Le maire Maxime Pedneaud-Jobin a rencontré des citoyens sur la rue Cartier, près du pont Alonzo-Wright.

Sur la ligne de front

CHRONIQUE / J’ai accompagné le maire Maxime Pedneaud-Jobin sur la ligne de front des inondations mercredi. Une journée chargée, avec une réunion du comité exécutif en matinée, une visite du PM Justin Trudeau sur l’heure du lunch, et une participation à l’émission Deux hommes en or en soirée.

Une journée parfois surréaliste aussi. Un moment, le maire est aux côtés de Justin Trudeau, avec les militaires et la grosse gomme fédérale, à évoquer auprès de la presse nationale les enjeux liés aux changements climatiques. Le moment d’après, le revoilà les pieds dans l’eau, sur la rue Saint-Paul. Devant lui, un vieux monsieur planté devant sa maison inondée qui lui dit : « Monsieur le maire, ma dalle de béton vient de craquer ». Ses yeux remplis de détresse disaient tout le reste.

Le maire s’est embauché un chauffeur pour la durée des inondations. Un ancien policier qui le conduit d’un avant-poste à l’autre, entre barricades et barrages policiers. Sur le terrain, les gens semblent apprécier sa présence. Le maire est bien accueilli par les inondés qui le saluent avec chaleur.

Rue Saint-Louis, un monsieur en a long à dire contre la gestion des barrages. Il est convaincu qu’Hydro-Québec est responsable des inondations. Le maire a beau lui dire que les barrages ne contrôlent que 40 % de l’eau, que la plupart des ouvrages sont au fil de l’eau (et n’ont donc pas de réservoir), rien n’y fait. Le monsieur s’en tient à sa théorie du complot. « En 2017, ils nous ont inondés pour protéger les riches de Laval. Tout ce que veut Hydro, c’est vendre son électricité au rabais aux Américains, tout en nous la faisant payer le plus cher possible... »

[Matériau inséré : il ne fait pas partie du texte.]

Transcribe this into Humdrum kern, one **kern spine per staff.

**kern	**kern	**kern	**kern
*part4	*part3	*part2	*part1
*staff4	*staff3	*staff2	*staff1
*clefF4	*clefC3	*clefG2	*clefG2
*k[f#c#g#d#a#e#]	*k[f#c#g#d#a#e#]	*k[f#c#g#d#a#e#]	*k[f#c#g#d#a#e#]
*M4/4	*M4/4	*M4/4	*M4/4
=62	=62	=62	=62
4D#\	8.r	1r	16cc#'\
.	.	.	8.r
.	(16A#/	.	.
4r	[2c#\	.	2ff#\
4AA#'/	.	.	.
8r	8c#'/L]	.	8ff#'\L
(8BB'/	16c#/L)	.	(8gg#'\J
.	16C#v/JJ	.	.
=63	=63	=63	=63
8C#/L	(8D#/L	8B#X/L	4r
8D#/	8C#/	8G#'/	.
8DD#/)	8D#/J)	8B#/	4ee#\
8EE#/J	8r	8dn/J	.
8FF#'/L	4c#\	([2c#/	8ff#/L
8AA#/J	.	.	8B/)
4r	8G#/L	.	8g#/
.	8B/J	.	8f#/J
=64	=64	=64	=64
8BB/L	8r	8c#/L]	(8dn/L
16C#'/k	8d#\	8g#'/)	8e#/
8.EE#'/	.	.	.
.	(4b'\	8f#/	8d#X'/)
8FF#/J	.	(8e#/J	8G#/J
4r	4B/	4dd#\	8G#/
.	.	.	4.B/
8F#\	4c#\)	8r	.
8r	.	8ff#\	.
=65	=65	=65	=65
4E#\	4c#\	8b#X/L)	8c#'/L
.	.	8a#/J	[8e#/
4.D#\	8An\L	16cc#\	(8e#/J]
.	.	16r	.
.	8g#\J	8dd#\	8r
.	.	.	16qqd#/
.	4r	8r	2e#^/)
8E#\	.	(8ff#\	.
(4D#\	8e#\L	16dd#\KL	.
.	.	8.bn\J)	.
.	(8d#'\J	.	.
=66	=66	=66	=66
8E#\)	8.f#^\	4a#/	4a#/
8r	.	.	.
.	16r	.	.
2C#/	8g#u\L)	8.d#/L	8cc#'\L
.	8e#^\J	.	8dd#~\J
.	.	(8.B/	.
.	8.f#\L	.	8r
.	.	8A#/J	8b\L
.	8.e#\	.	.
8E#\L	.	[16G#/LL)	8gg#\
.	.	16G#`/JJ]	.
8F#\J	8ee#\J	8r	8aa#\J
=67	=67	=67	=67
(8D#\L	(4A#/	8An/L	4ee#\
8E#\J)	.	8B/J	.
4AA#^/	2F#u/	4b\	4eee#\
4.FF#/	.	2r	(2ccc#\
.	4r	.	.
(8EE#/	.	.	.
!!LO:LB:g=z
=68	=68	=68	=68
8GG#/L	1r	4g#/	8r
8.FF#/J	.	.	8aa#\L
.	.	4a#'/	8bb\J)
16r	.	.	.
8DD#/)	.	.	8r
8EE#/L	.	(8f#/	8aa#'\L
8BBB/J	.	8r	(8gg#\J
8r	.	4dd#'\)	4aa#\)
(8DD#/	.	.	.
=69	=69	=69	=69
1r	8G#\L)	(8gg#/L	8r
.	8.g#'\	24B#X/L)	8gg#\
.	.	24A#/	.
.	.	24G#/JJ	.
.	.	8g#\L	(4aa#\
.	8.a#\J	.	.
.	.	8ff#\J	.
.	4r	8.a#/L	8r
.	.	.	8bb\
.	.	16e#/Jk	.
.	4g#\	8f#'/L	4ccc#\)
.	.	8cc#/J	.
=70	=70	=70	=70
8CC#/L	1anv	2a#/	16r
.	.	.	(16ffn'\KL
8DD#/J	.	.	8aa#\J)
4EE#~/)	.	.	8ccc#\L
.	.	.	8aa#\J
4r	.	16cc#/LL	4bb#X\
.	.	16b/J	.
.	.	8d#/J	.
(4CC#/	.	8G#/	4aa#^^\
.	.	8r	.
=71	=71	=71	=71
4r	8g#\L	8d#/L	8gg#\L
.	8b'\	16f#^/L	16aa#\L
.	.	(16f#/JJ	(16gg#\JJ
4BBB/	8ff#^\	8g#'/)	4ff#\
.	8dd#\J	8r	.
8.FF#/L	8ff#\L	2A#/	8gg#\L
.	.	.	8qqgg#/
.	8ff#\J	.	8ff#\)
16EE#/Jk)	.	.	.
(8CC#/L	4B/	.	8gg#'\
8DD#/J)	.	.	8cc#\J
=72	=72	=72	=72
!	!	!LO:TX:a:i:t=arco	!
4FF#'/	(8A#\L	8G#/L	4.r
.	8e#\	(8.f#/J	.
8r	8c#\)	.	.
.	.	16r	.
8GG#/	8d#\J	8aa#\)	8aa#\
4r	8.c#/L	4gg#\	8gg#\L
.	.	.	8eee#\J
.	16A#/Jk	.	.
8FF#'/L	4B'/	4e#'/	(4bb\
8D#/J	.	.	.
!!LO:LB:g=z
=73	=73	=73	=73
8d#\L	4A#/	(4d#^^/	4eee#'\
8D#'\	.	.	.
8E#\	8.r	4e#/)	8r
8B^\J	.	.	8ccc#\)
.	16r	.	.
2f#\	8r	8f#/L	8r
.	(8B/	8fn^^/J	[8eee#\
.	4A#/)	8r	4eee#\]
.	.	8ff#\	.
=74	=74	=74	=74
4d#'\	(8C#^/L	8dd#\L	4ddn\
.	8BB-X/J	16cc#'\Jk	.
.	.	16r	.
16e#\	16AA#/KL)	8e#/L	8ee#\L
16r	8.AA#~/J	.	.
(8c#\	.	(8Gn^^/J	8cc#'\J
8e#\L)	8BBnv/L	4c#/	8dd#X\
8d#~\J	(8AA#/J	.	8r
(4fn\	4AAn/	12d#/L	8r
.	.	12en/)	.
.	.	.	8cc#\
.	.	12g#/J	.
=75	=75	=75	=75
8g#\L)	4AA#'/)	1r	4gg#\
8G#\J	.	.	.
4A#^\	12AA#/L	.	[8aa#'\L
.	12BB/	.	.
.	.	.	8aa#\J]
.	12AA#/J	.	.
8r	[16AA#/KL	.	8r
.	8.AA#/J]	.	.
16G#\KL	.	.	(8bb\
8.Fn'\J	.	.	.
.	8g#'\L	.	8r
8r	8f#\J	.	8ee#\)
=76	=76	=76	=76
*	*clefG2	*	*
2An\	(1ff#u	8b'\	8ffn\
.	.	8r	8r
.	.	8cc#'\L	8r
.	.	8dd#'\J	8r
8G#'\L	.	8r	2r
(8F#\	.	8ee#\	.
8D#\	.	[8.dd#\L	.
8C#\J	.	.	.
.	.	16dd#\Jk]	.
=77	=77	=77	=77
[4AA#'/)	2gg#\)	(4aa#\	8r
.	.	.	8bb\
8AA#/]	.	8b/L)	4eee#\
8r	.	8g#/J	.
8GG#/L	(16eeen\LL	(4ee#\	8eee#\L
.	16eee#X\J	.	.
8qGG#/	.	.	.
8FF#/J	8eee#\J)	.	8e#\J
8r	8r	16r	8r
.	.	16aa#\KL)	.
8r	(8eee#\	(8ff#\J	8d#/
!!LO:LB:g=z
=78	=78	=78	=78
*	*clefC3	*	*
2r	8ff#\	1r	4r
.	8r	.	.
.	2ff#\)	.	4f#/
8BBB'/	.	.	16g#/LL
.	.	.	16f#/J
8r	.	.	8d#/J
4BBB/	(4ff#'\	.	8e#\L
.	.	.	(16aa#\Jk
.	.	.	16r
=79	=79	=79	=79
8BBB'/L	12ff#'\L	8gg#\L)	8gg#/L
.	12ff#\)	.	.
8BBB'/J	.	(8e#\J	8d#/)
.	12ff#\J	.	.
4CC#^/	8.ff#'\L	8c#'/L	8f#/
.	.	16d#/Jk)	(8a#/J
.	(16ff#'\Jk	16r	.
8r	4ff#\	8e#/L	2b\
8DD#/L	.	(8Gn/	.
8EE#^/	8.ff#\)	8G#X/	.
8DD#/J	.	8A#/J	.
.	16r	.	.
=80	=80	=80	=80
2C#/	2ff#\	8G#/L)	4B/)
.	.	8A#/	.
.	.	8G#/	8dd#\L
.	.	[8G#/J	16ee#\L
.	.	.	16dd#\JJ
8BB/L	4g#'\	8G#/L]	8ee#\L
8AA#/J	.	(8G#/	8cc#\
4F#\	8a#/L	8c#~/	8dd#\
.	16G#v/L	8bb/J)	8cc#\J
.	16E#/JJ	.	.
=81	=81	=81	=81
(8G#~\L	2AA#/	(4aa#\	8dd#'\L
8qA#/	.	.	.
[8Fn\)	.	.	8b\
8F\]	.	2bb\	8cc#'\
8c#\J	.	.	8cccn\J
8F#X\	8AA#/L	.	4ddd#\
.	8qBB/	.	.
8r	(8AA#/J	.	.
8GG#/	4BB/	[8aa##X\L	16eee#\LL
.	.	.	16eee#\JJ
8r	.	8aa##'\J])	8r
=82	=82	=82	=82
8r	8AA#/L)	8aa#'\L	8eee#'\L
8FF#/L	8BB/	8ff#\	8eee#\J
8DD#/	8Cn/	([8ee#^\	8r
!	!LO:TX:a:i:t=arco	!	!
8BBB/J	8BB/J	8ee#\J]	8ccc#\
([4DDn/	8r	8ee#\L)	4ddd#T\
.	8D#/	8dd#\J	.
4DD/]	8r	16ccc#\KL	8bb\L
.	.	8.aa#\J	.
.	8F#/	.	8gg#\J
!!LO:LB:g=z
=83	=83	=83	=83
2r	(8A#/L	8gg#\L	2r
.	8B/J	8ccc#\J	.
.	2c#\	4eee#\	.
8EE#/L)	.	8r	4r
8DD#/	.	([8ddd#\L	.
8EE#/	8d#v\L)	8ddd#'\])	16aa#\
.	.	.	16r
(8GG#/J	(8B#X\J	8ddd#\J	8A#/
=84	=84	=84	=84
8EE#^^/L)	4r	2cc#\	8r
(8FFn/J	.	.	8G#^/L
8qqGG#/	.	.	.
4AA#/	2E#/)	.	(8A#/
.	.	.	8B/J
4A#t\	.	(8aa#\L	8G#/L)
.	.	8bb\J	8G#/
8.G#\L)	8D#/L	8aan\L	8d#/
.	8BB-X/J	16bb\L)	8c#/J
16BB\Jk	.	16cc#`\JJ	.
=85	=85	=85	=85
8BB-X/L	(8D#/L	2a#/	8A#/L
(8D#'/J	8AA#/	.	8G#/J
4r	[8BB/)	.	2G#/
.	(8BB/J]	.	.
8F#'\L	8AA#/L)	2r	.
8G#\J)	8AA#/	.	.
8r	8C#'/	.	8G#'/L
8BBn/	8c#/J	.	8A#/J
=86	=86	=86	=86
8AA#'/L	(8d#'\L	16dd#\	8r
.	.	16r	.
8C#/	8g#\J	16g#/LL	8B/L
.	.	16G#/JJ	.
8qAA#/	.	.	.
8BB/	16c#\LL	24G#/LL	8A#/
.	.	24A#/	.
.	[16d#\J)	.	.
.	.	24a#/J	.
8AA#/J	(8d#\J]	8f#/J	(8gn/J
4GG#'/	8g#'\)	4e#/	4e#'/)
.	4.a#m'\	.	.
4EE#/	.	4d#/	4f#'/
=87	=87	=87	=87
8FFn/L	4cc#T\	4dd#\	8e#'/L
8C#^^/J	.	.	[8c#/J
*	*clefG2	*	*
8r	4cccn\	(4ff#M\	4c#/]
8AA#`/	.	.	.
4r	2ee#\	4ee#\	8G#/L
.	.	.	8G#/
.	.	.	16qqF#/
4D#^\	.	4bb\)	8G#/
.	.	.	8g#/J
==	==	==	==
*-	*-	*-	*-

D’un site à l’autre, le maire écoute patiemment la litanie des sous-sols inondés, des sacs de sable qui s’empilent et des pompes qui tombent en panne. Il explique, rassure. Soulève même ici et là quelques sacs de sable.

Au centre d’aide de la rue Jean-René Monette, une dame à bout de nerfs, les traits cernés, lui confie sa détresse. « Il ne reste plus que 9 maisons dans notre secteur du creek à Moreau. Ça fait deux fois en trois printemps qu’on est inondés. Je n’ai plus la force de recommencer, de retirer tout le gyproc… Si on m’en donne la chance, je m’en irais. Quitte à emprunter un petit montant pour aller vivre ailleurs. Après tout, j’ai encore la santé. »

Déménager, mais pour aller où ? C’est la grande question.

La situation de cette dame, et des autres qui songent à déménager des zones inondées, laisse présager de la prochaine crise, celle qui suivra les inondations : la crise du logement. Certains proposent de déménager des quartiers entiers pour les soustraire aux crues printanières. D’accord, mais pour les reloger où ? Le taux d’inoccupation est à son plus bas à Gatineau. La pénurie de logements est plus criante que jamais. On a déjà du mal à reloger les sinistrés de la tornade. Qu’est-ce que ce sera après les inondations de cette année ?

Et puis le maire le répète sur toutes les tribunes, avant de reloger un quartier entier comme Pointe-Gatineau, il faut s’assurer d’avoir examiné toutes les options. Y compris de protéger le quartier des crues printanières au moyen de digues ou d’autres ouvrages du même genre. Tout en mangeant une salade sur le pouce dans un restaurant du boulevard Maloney, il évoque la famille Parenteau qui habite la Pointe-Gatineau depuis cinq générations. Ou les Bigras, dont l’un des ancêtres aurait sauvé de la noyade Lady Aberdeen, celle-là même qui a donné son nom au pont enjambant la Gatineau.

« Avant de dire de partir à ces gens qui habitent un quartier depuis cinq générations, je veux m’assurer que toutes les options ont été étudiées, y compris de protéger les quartiers contre les inondations printanières », a clamé le maire sur toutes les tribunes mercredi.

Quand j’ai quitté le maire, sa journée était loin d’être finie. Son équipe le préparait pour une excursion à Montréal. Le maire a accepté à la dernière minute de participer à l’émission Deux hommes en or (diffusé vendredi à Télé-Québec). L’occasion était trop belle de passer son message à un vaste auditoire, d’autant plus que l’un des coanimateurs, Patrick Lagacé, est son ami.

Les inondations sont le sujet de l’heure.

Le maire a bien compris qu’il doit en profiter pour faire entendre sa voix et mettre de la pression sur les gouvernements supérieurs.

Sa manière à lui de combattre la crue des eaux.